2. The theory of quadratic and bilinear forms and point transformations can be difficult, obscure and hard to understand until you focus on a concrete problem of plane and solid analytic geometry that serves as a model and brings into clear light what the real problem and objective is and which gives intuition and insight into how to go about solving it. What is this model? In two and three-dimensional space a second degree surface (such as an ellipse or ellipsoid) has a particularly simple form, called its canonical form, when expressed with respect to a particular coordinate system but has a more complicated form when expressed with respect to any other coordinate system. The problem posed is: Given the equation of a surface in some complicated form (which is complicated because it is not referred to its canonical coordinate system) translate and rotate the coordinate system in which the surface is expressed so as to bring it into coincidence with its canonical coordinate system. The object is to re-express the equation with respect to another coordinate system (or "basis", to use the terminology of matrix theory) which reduces the equation to canonical form. The idea is simple when mentally viewed in these concrete terms of two or three-dimensional space but becomes very dark, obscure and difficult to grasp when couched only in abstract notations, concepts and terminologies and no reference or hint whatsoever is made to the concrete model behind it.

The above sort of thing happens all the time in abstract mathematics. Abstractions are, almost by definition, extensions and generalizations that are made from concrete problems, ideas and concepts. When one explains abstract ideas and concepts one ought to go into the concrete problems and ideas from which they arose. Only then will the ideas fall together and make sense. American mathematicians seem to just stubbornly refuse to do this. It is a matter of dogma or philosophy or something. You can look through dozens of books on Matrix Theory and you will never find in one a hint of the concrete problems from plane and solid analytic geometry that I mentioned in the two examples above that would give the student insight and understanding into the dark, obscure, abstract ideas they are expounding.

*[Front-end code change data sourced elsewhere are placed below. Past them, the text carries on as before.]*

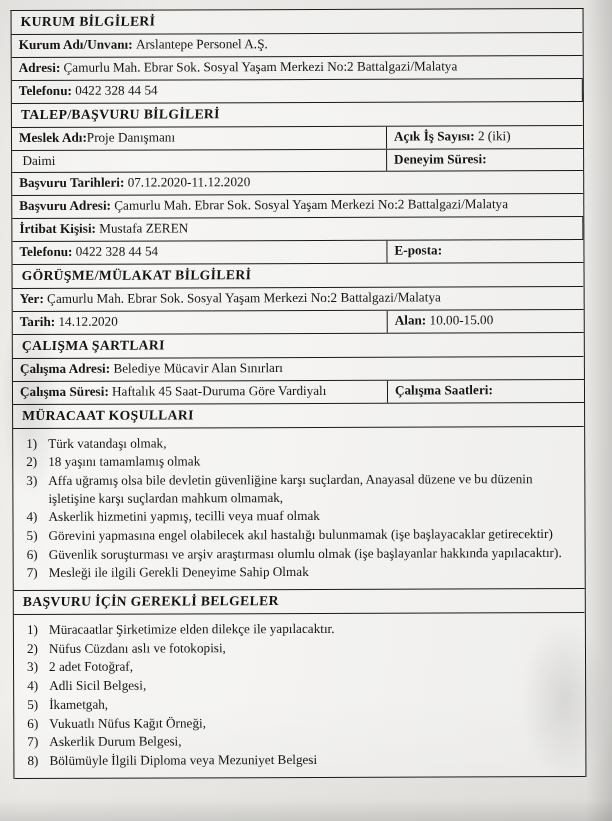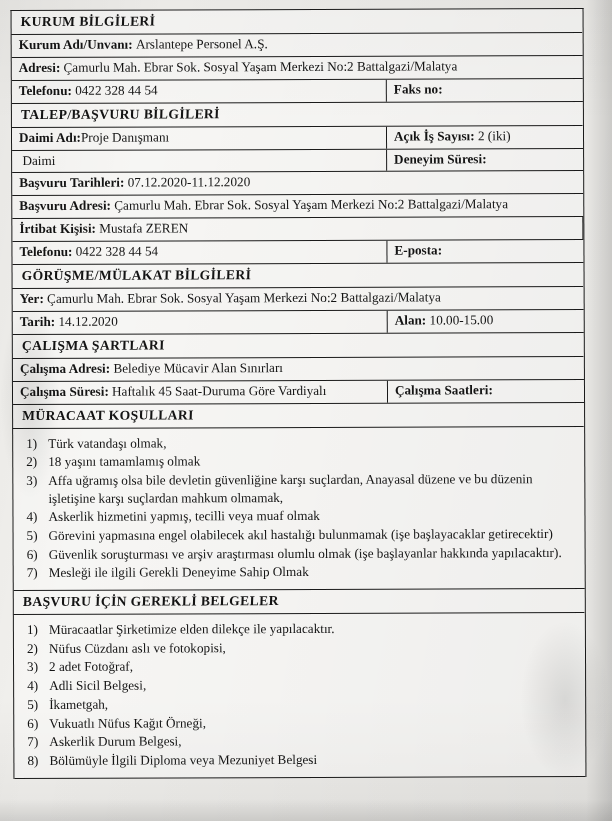"Faks no:" div.cell { html: <div> <span>Faks no:</span>&nbsp;<span></span> </div> -> none }
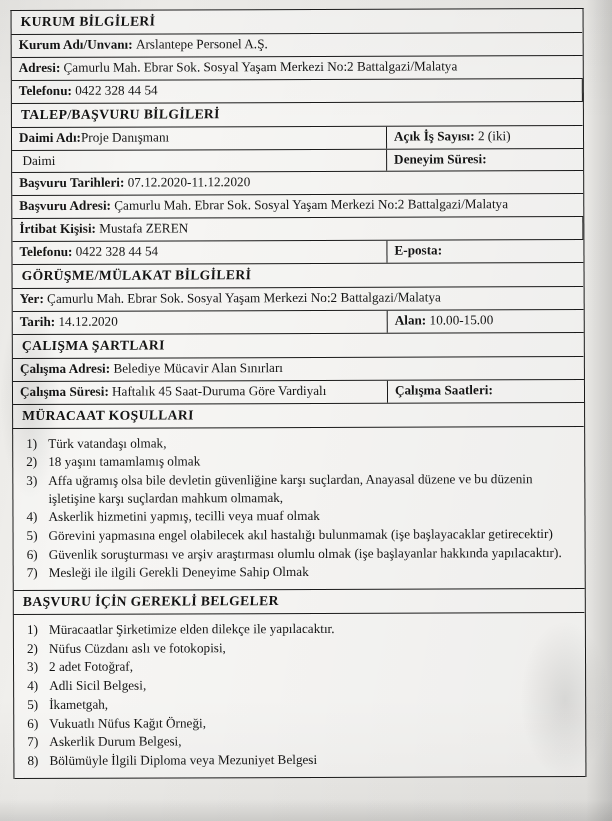"Daimi Adı:" span.lbl { text: Daimi -> Meslek }
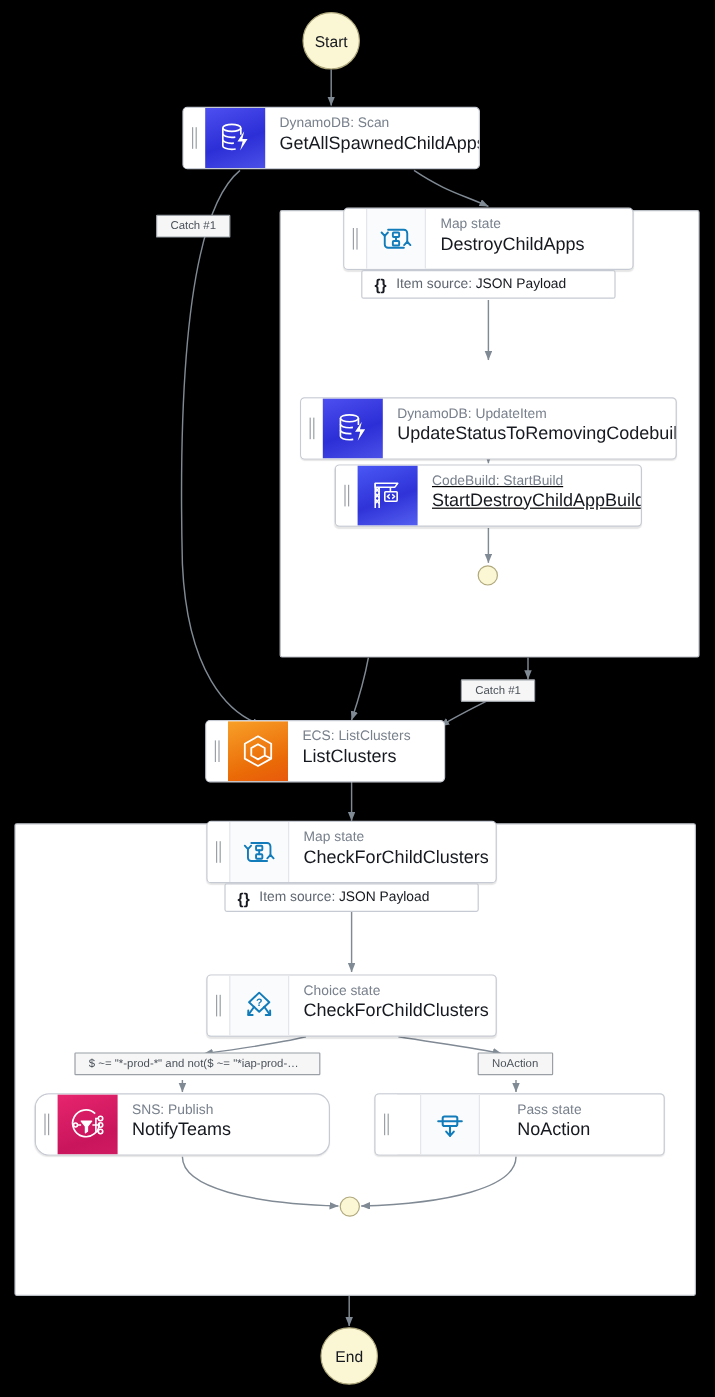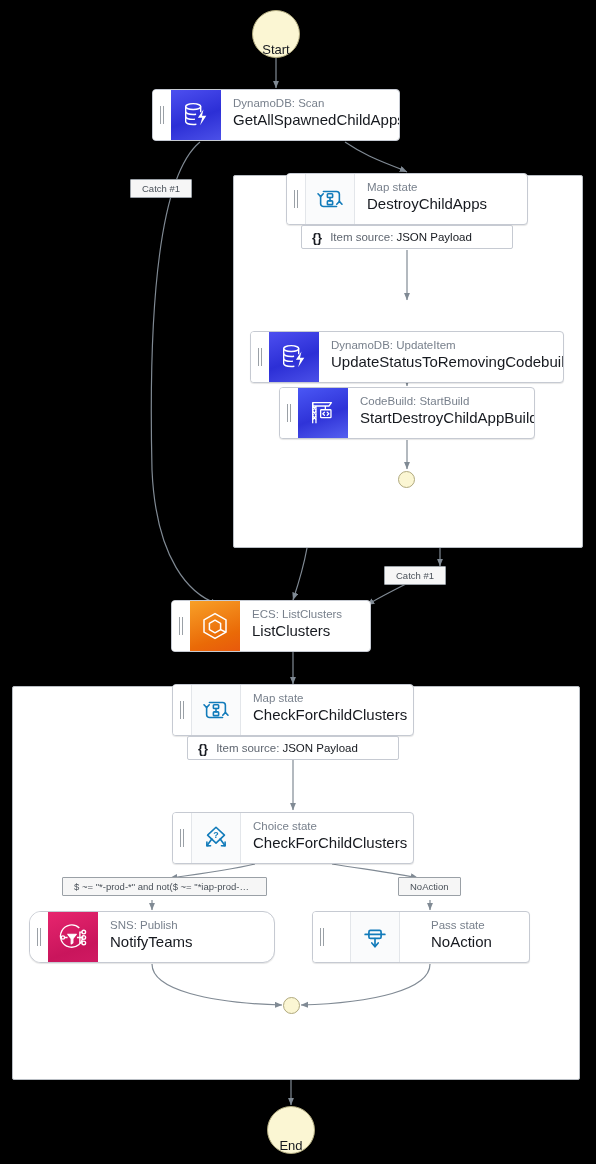"Start" .terminal { align-items: flex-end -> center }
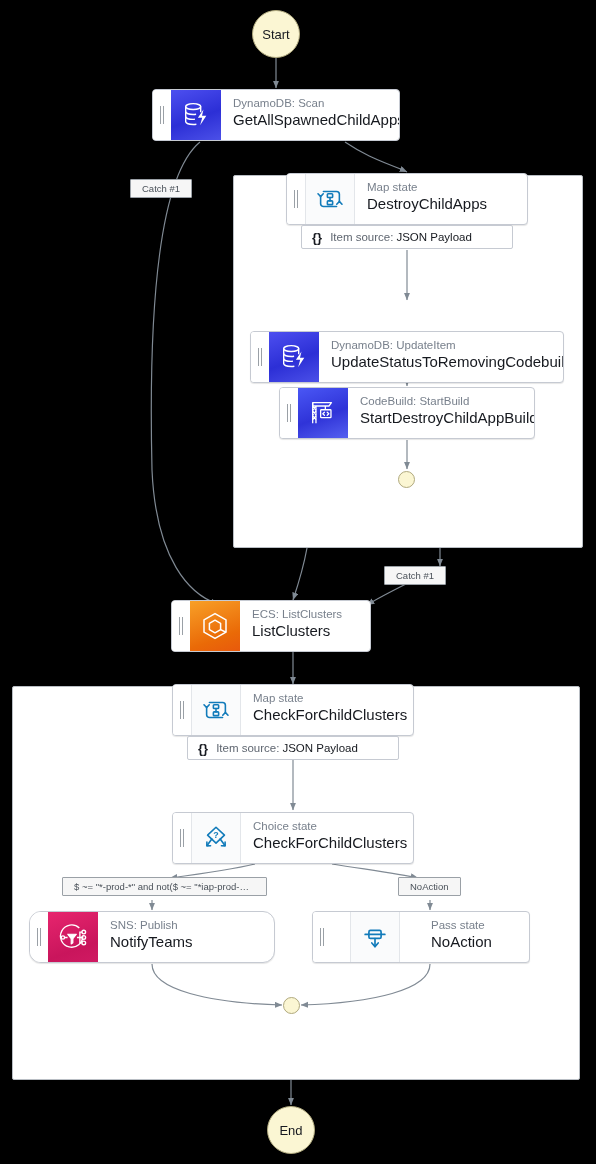"CodeBuild: StartBuild" div.node { text-decoration: none -> underline }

It is as if they do not want to help the student to understand the subject -- as if imparting honest understanding was not their real objective. It is as if their real purpose was to intimidate, stymie, confuse, put down, and "squash" the student. Or to just awe and impress him with their own intellectual prowess. This seems like a rather harsh suggestion. It suggests real malice. But if it is not true one would have to ask another question: Do the professors who wrote those books have a real, honest understanding of the subject themselves? Because, for a person with a real, honest understanding of the subjects, the importance of the concrete models to providing a real understanding of the abstract ideas is obvious.